But how can a constitutional state serve (the general mutually binding interests), if mutual competition is a key ‘common’ principle? The institutionalised representatives of the constitutional state, i.e. the judiciary, government and parliament, guarantee their own indispensability by creating conditions whereby society only becomes more dependent on these institutions.
The very nature of competition constantly requires the administration of justice, an arbitrator who intervenes and administers justice. From a marketing perspective, this is a winning recipe; having people compete because they will continuously have to knock on the door of those various bodies seeking justice, or sooner or later, they will hang their head in despair at this constant and chronic recurring injustice.
A case of the goose that lays the golden eggs for the people working within this system. But what happens to the people who find themselves outside the system? Competition forces us to protect ourselves properly, which takes up a lot of our time and energy. There’s nothing really wrong with that, but shouldn’t the constitutional state (the government, the house of representatives, the judiciary, the business community and citizens) at least take a look at whether this is efficient and in the interests of an open society, one that is as free as possible?

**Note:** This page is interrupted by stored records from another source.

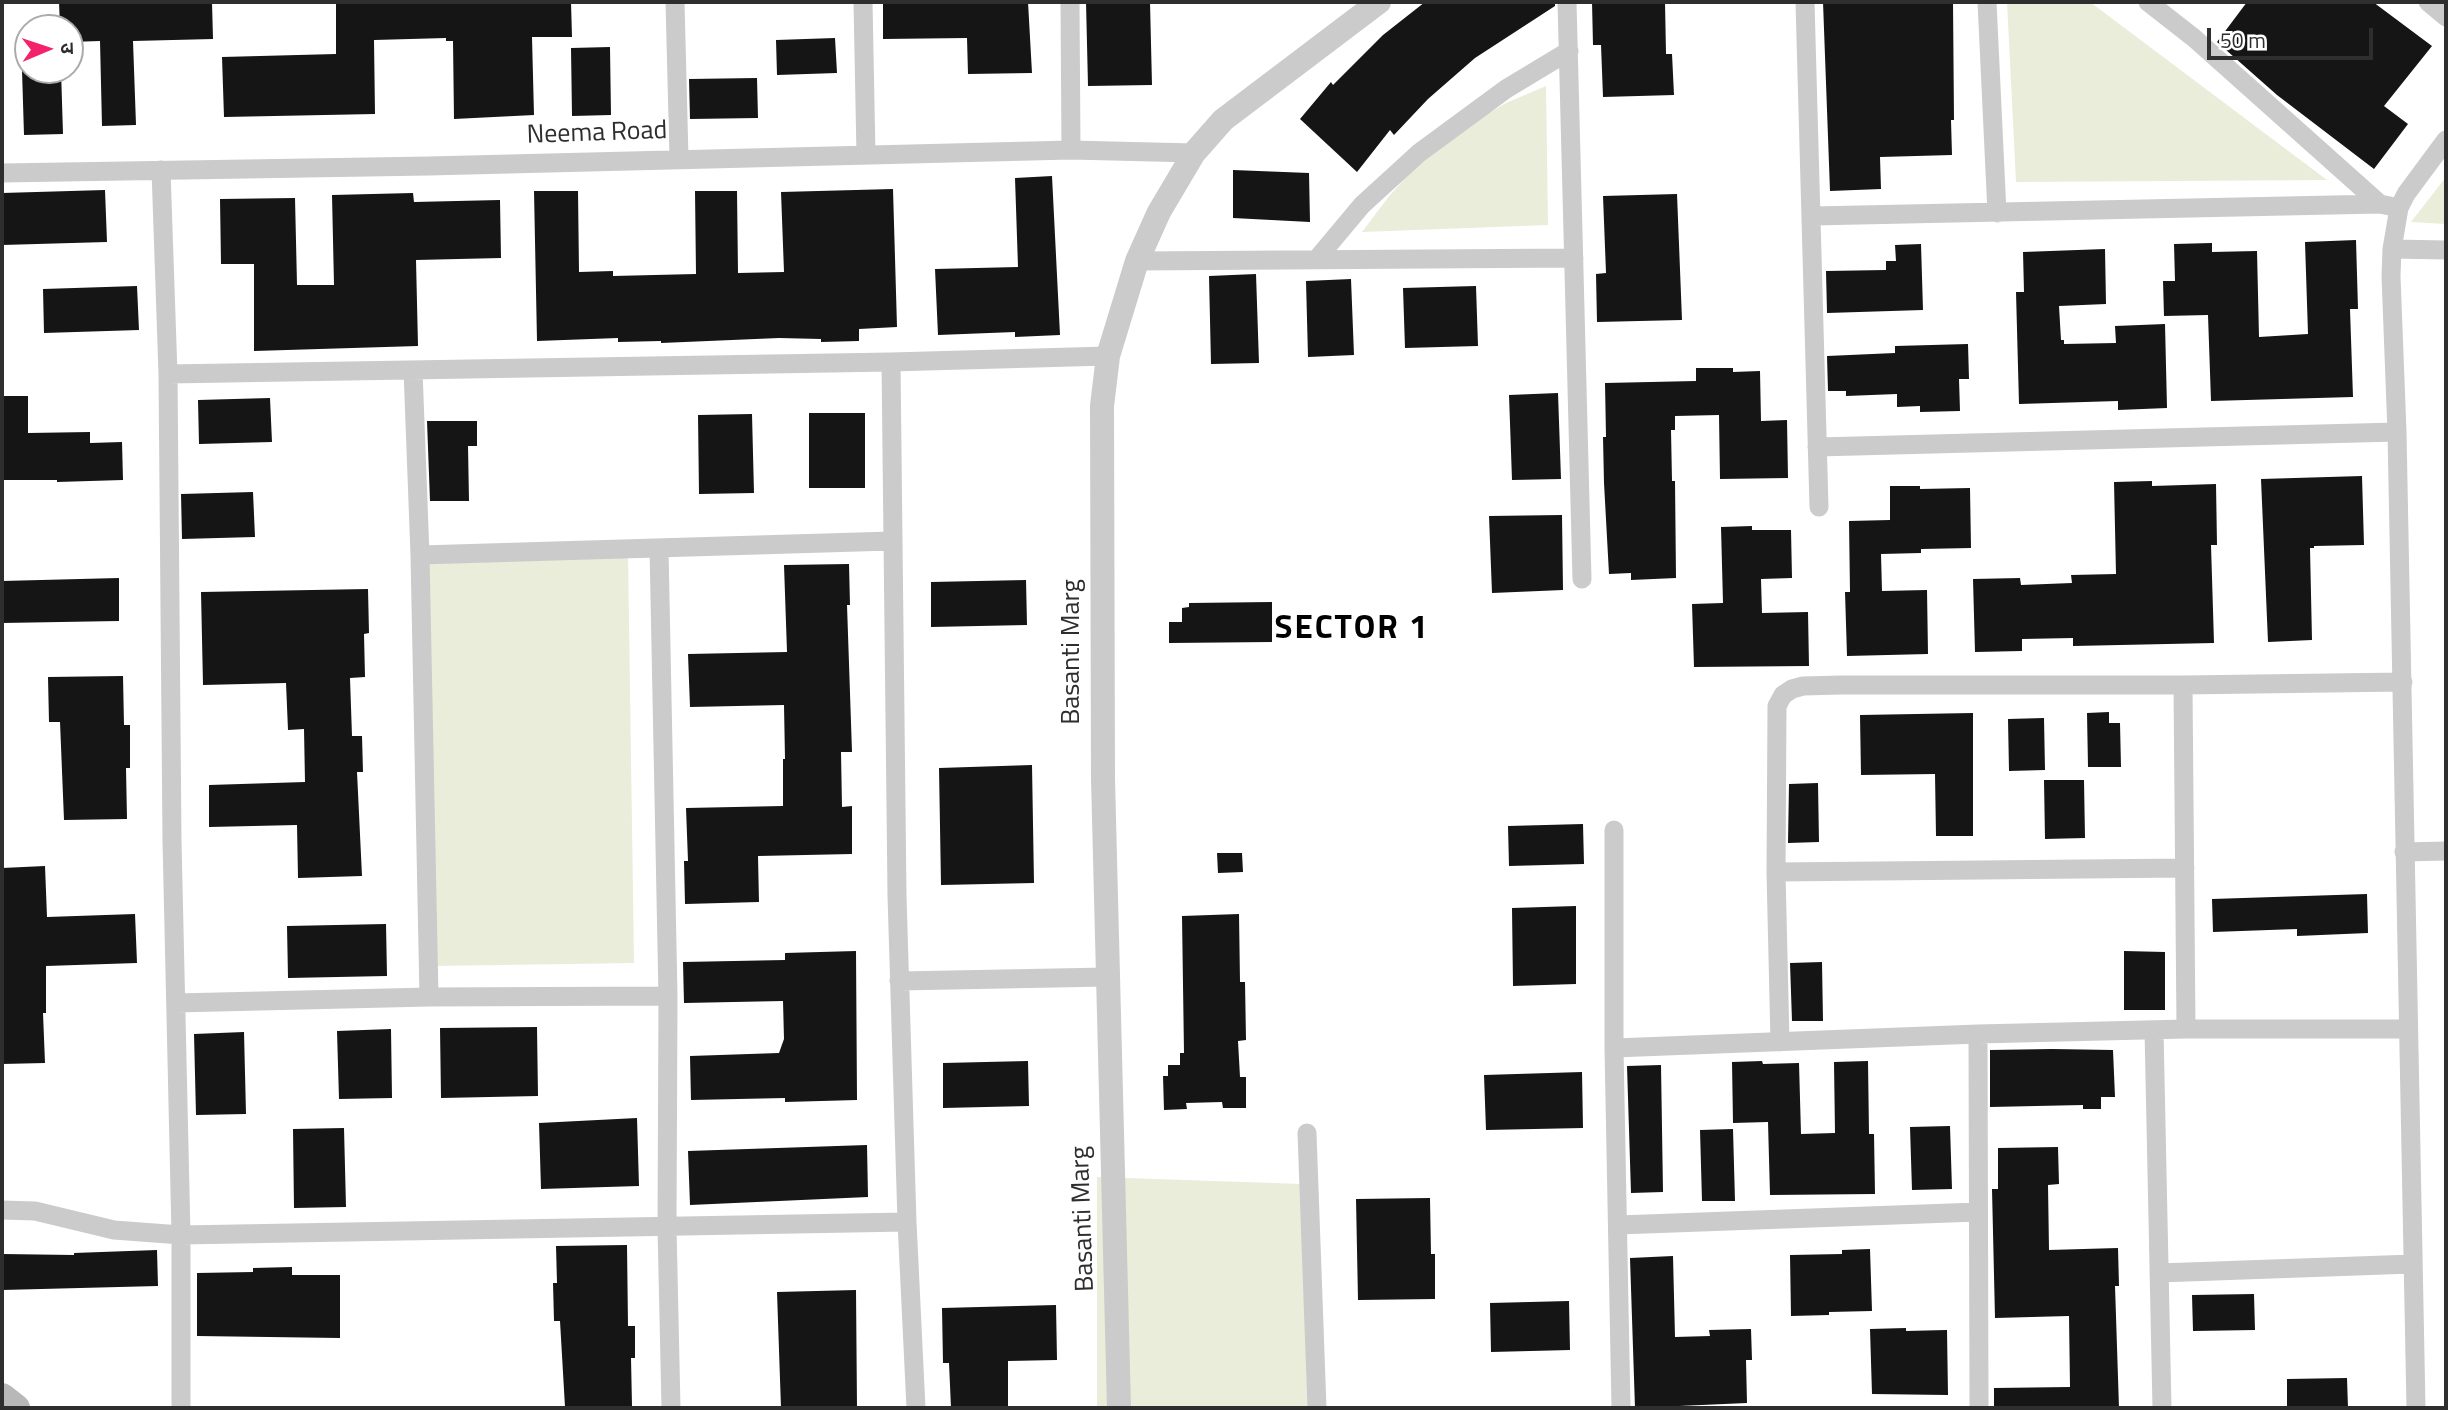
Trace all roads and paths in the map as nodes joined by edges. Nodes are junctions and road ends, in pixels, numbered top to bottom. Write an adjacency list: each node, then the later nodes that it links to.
1 (675, 2): 16 (street)
2 (863, 2): 15 (street)
3 (1070, 2): 13 (street)
4 (1379, 2): 14 (street, Basanti Marg)
5 (1567, 2): 11 (street)
6 (1805, 2): 21 (street)
7 (1987, 2): 20 (street)
8 (2148, 2): 19 (street)
9 (2428, 2): 10 (street)
10 (2446, 17)
11 (1569, 51): 24 (street); 25 (street)
12 (2446, 140): 19 (street)
13 (1071, 150): 14 (street, Neema Road); 15 (street, Neema Road)
14 (1194, 153): 26 (street, Basanti Marg)
15 (866, 155): 16 (street, Neema Road)
16 (679, 158): 17 (street, Neema Road)
17 (161, 170): 18 (street, Neema Road); 30 (street)
18 (2, 173)
19 (2390, 206): 20 (street); 22 (street)
20 (1997, 213): 21 (street)
21 (1812, 216): 32 (street)
22 (2392, 249): 23 (street); 31 (street)
23 (2446, 250)
24 (1574, 258): 25 (street); 37 (street)
25 (1316, 260): 26 (street)
26 (1137, 261): 27 (street, Basanti Marg)
27 (1108, 356): 28 (street); 45 (street, Basanti Marg)
28 (891, 362): 29 (street); 34 (street)
29 (413, 370): 30 (street); 36 (street)
30 (168, 374): 49 (street)
31 (2397, 432): 32 (street); 38 (street)
32 (1817, 447): 33 (street)
33 (1819, 507)
34 (892, 541): 35 (street); 46 (street)
35 (659, 548): 36 (street); 47 (street)
36 (420, 555): 48 (street)
37 (1582, 579)
38 (2403, 682): 39 (street); 42 (street)
39 (2183, 685): 43 (street); 44 (street)
40 (1614, 830): 55 (street)
41 (2446, 850): 42 (street)
42 (2404, 852): 52 (street)
43 (2185, 868): 44 (street); 51 (street)
44 (1776, 872): 54 (street)
45 (1107, 977): 46 (street); 70 (street, Basanti Marg)
46 (899, 981): 59 (street)
47 (668, 996): 48 (street); 61 (street)
48 (429, 997): 49 (street)
49 (176, 1003): 62 (street)
50 (2154, 1030): 51 (street); 53 (street); 64 (street)
51 (2186, 1030): 52 (street)
52 (2408, 1030): 63 (street)
53 (1978, 1034): 54 (street); 58 (street)
54 (1780, 1042): 55 (street)
55 (1614, 1048): 60 (street)
56 (1307, 1133): 71 (street)
57 (2, 1210): 62 (street)
58 (1978, 1212): 60 (street); 73 (street)
59 (906, 1222): 61 (street); 69 (street)
60 (1618, 1225): 72 (street)
61 (667, 1227): 62 (street); 68 (street)
62 (181, 1235): 67 (street)
63 (2413, 1264): 64 (street); 75 (street)
64 (2159, 1273): 74 (street)
65 (2, 1397): 66 (main road)
66 (16, 1408)
67 (181, 1408)
68 (671, 1408)
69 (916, 1408)
70 (1119, 1408)
71 (1317, 1408)
72 (1621, 1408)
73 (1979, 1408)
74 (2162, 1408)
75 (2416, 1408)

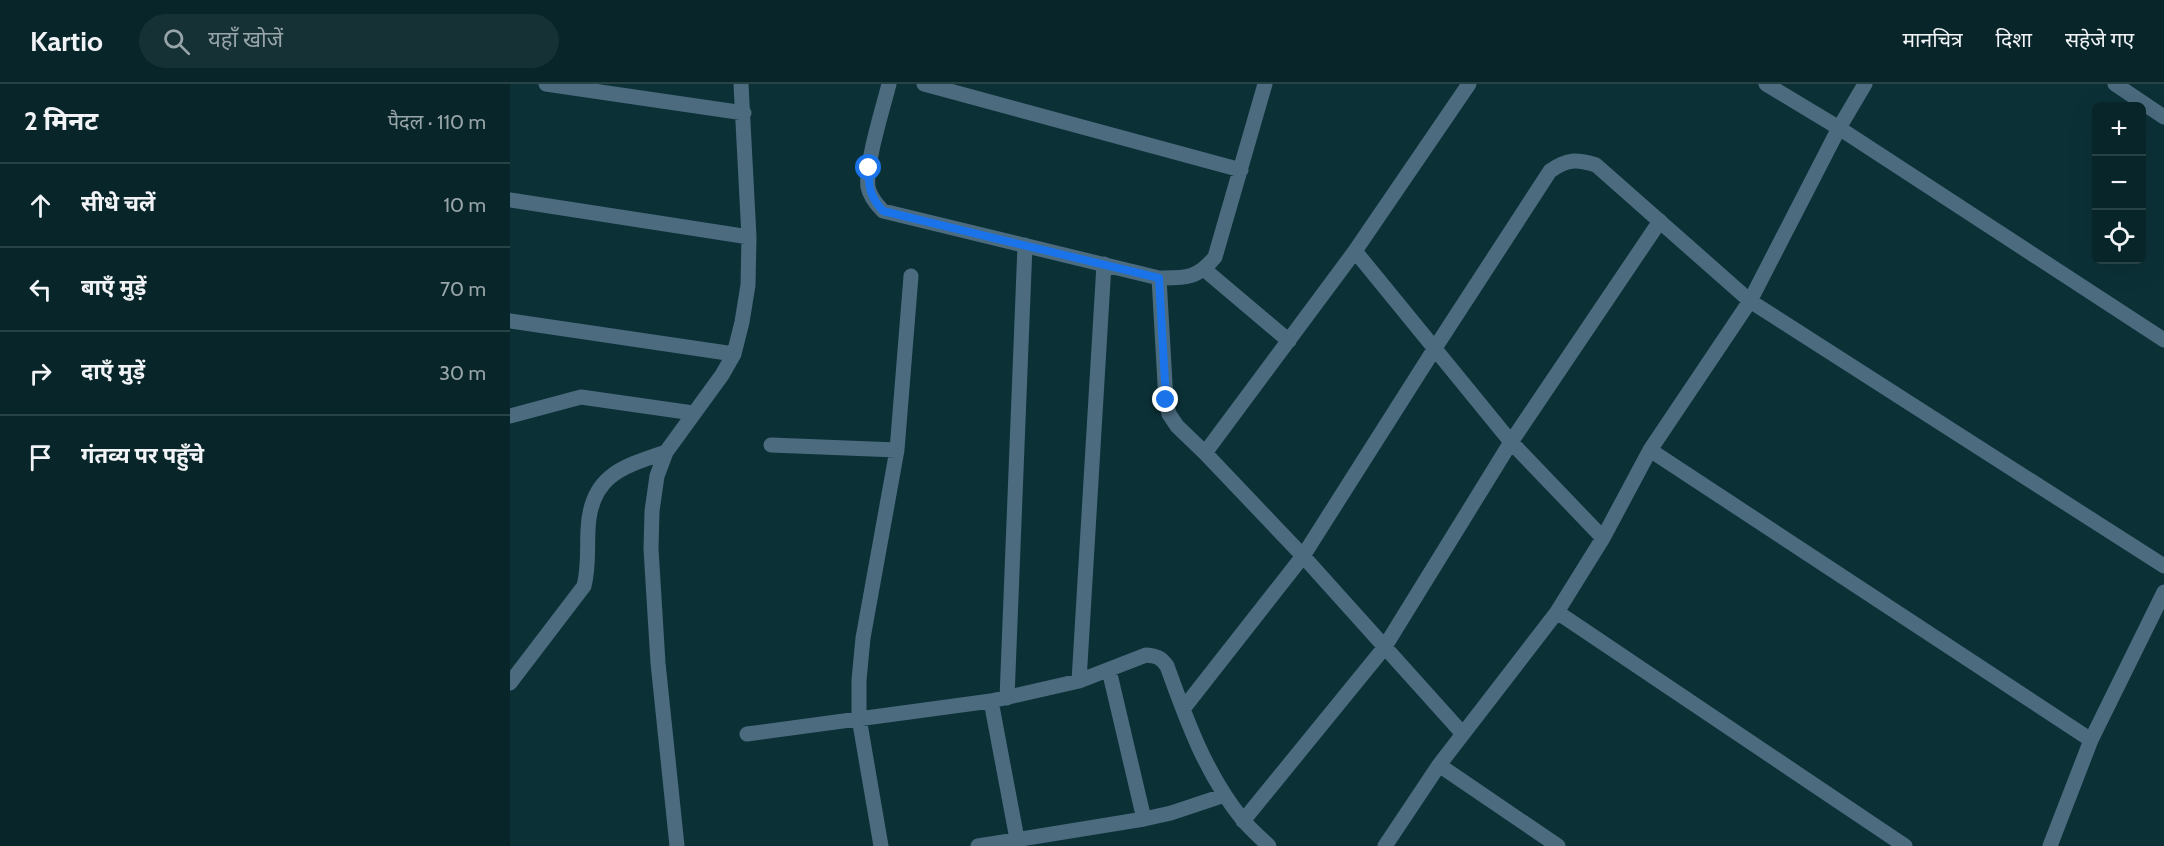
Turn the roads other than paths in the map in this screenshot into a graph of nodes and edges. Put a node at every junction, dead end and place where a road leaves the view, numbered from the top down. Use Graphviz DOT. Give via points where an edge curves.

And the most important question in all of this is whether it’s fair on all those participating in society. Sooner or later, we have to ask ourselves if honest competition is actually at all possible. How and where do you set believable limits on what is possible, permitted and still just? A society where competition is a key principle logically creates the right of the strongest. Those who ‘earn’ the most can recruit the best staff, pay the best lawyers, etc., but does it actually create people who take their own responsibility within and for society as a whole? Fortunately, there are of course plenty of people like this, but unfortunately, they are more the exception than the rule within a competitive society. With competition, the first priority is having your own affairs in order. The consequences for society as a whole in the short and long run are secondary and, in day-to-day practice, they are often a loss-making priority. This brings me to the important conclusion that competition creates dependence instead of healthy independence and fair play in society as a whole: the constitutional state. By taking competition as a starting point, the legal system has created (unintentionally, I assume) an indisputably huge market share,on which practically all of society has become dependent. When viewed from the perspective of psychological laws that create mutual competition, this is completely understandable. But is this just and efficient from an economic point of view? Does this create the right principles for a free and open society and for individuals who stand on their own two feet?
Collaboration, on the other hand, places the responsibility on society, on the independently operating individual. Institutions intervene when the conditions for collaboration are undermined by the individual or groups of participants. This requires an entirely different attitude from parents, government, parliament and the judiciary. Democracy will then come to rest where it naturally belongs: in society itself, with the individual, instead of with the institutions that unconsciously try to protect their own market at the expense of democracy and the constitutional state. Because in a competitive society we can only protect our own achievements against our competitive fellow man. Over the years, this has resulted in institutions, governments, business and individuals only safeguarding their own system, achievements and mechanism, which, of course, has happened at the expense of the general interest: the constitutional state. In a competitive society, people always point the finger at others; nobody is responsible anymore for individual actions or joint ones. For instance, in your first letter of 12 July 2006 you suggest that I should vent my opinions in the political arena; a political world that is internally divided right down to its core and, because of its individual political fight for survival, has long since lost sight of social interests. This is all logical when you consider mutual competition, but it’s disastrous for the constitutional state striving for unity.